The teams at Highvern and AltaReturn announce the deal

The system, slated to be up and running in April, will allow Highvern’s fund-managing clients access to fund accounting, a CRM platform and an investor portal. According to the firm, the triple-function system is aimed at achieving Highvern’s intention of becoming “an extension” of a GP’s back office – the aspiration, the firm added, is to provide managers “full transparency and control” by letting them examine underlying accounting records on a near real-time basis.

“The key benefit for our clients is priority access and drilled-down functionality,” Aidan O’Flanagan, head of funds at Highvern, told The Drawdown. According to him, the platform will let CFOs and COOs at fund managers examine every individual ledger of accounting reports and build an investor portal that matches their specific needs, among other functions.

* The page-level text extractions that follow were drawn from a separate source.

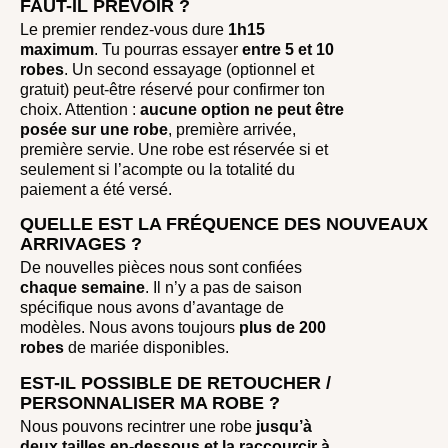
FAUT-IL PRÉVOIR ?
Le premier rendez-vous dure
1h15
maximum
. Tu pourras essayer
entre
5 et 10
robes
. Un second essayage (optionnel et
gratuit) peut-être réservé pour confirmer ton
choix. Attention :
aucune option ne peut être
posée sur une robe
, première arrivée,
première servie. Une robe est réservée si et
seulement si l’acompte ou la totalité du
paiement a été versé.
QUELLE EST LA FRÉQUENCE DES NOUVEAUX
ARRIVAGES ?
De nouvelles pièces nous sont confiées
chaque semaine
. Il n’y a pas de saison
spécifique nous avons d’avantage de
modèles. Nous avons toujours
plus de 200
robes
de mariée disponibles.
EST-IL POSSIBLE DE RETOUCHER /
PERSONNALISER MA ROBE ?
Nous pouvons recintrer une robe
jusqu’à
deux tailles en-dessous et la raccourcir à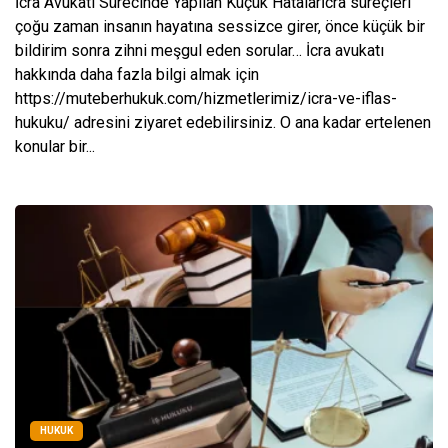
İcra Avukatı Sürecinde Yapılan Küçük Hatalarİcra süreçleri
çoğu zaman insanın hayatına sessizce girer, önce küçük bir
bildirim sonra zihni meşgul eden sorular… İcra avukatı
hakkında daha fazla bilgi almak için
https://muteberhukuk.com/hizmetlerimiz/icra-ve-iflas-
hukuku/ adresini ziyaret edebilirsiniz. O ana kadar ertelenen
konular bir...
HUKUK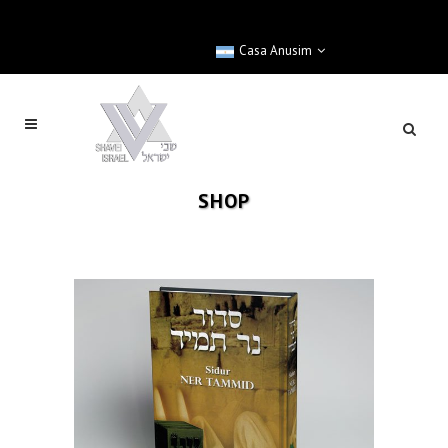
Casa Anusim
SHOP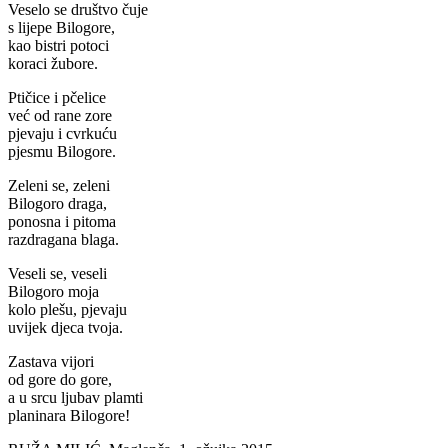
Veselo se društvo čuje
s lijepe Bilogore,
kao bistri potoci
koraci žubore.
Ptičice i pčelice
već od rane zore
pjevaju i cvrkuću
pjesmu Bilogore.
Zeleni se, zeleni
Bilogoro draga,
ponosna i pitoma
razdragana blaga.
Veseli se, veseli
Bilogoro moja
kolo plešu, pjevaju
uvijek djeca tvoja.
Zastava vijori
od gore do gore,
a u srcu ljubav plamti
planinara Bilogore!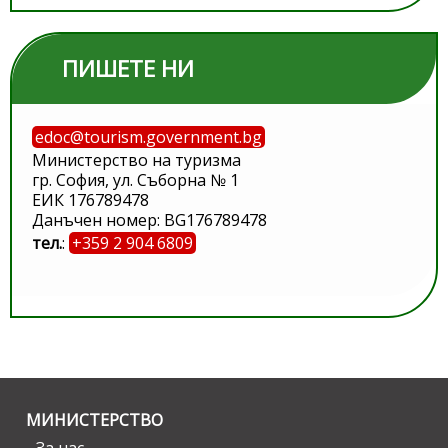
ПИШЕТЕ НИ
edoc@tourism.government.bg
Министерство на туризма
гр. София, ул. Съборна № 1
ЕИК 176789478
Данъчен номер: BG176789478
тел.
:
+359 2 904 6809
МИНИСТЕРСТВО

“Things will also become so much easier for us, so much more automated”, O’Flanagan said. “Administrators tend to use paper checklists, which increases both the manual labour required and the chance for error. Instead, we’ll be able to incorporate workflows into our systems and free up time so our teams can better serve our clients.”

Head of funds Aidan O’Flanagan

Before settling for AltaReturn, Highvern considered other service providers but made its final choice based on AltaReturn’s “better functionality”, according to O’Flanagan. Another factor, he added, was the circumstance that a large proportion of AltaReturn users are actual GPs.

Fully launched in late February, Highvern’s self-stated mission is to “disrupt” a fund administration space it sees as under consolidation pressures. “It comes down to firms becoming investments,” O’Flanagan said. “The pressure around margins and turnover, the need to grow through acquisitions… Others in the space have to follow short-term strategies, where it’s harder to justify technology investments that don’t necessarily add any fees from clients and potentially erode margins. We’re a new company with a longer term outlook so we can spend time on these things.”